[Bell Historians] Dresden
David Cawley
dave at d...
Wed May 7 20:28:35 BST 2003
The largest bell from Dresden was received (?with the others) at Hamburg (there were four depositories for confiscated bells there). After WW2 Percival Price on behalf of the United States Army Special Services produced a 160-page report on confiscated bells entitled CAMPANOLOGY EUROPE 1945-47, which was subsequently published by Michigan University Press. At the Hamburg refinery he found 12,000 bells awaiting their fate, one of which was the GROSSE from Dresden, cast 1872, no founder given, 259cm (102") diameter c15000 kg (14.3/4-tons) (these are the quoted measurements). The principal partials were H78; F158; T292; Q278; N:323 = E-0.36. 24 other partials were measured along a segment of the bell - they should have had Bill H with them! As the bell was in Hamburg in January 1946, it clearly survived the War. One assumes it was the largest bell at the Frauenkirche as only "Dresden" is given rather than a specific building. The policy of the Allies following WWII was to return surviving non-German bells to their rightful owners, wherever possible and with considerable success. To Germany, however, the Office of Monuments, Fine Arts & Archives of the British Military Zone sent a chilling letter with such phrases as "To ask for the return of your bells, freely given, while so many stolen bells remain yet to be restored, is an act of effrontery". A large number of confiscated German bells of no historic interest were broken up, and recast into replacement bells for those churches in countries which had been invaded where the original bells had been seized and smelted up.
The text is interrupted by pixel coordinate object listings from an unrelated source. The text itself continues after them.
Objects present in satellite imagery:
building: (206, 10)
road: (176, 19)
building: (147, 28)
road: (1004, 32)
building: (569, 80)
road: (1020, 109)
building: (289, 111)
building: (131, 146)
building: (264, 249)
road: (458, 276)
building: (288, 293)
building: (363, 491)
There is no other reference to Dresden.
DLC
----- Original Message -----
From: Mike Chester
To: bellhistorians at yahoogroups.com
Sent: Wednesday, May 07, 2003 12:28 PM
Subject: [Bell Historians] Dresden
I see that bells have been put back into the Frauenkirche, tenor 1.8
tonnes, the founder being Bachert.
See
http://famulus.msnbc.com/FamulusIntl/ap05-04-194825.asp?reg=EUROPE
They make them very shiny in Germany! It says that the bells are
lighter than the ones lost in WWII. What was their weight?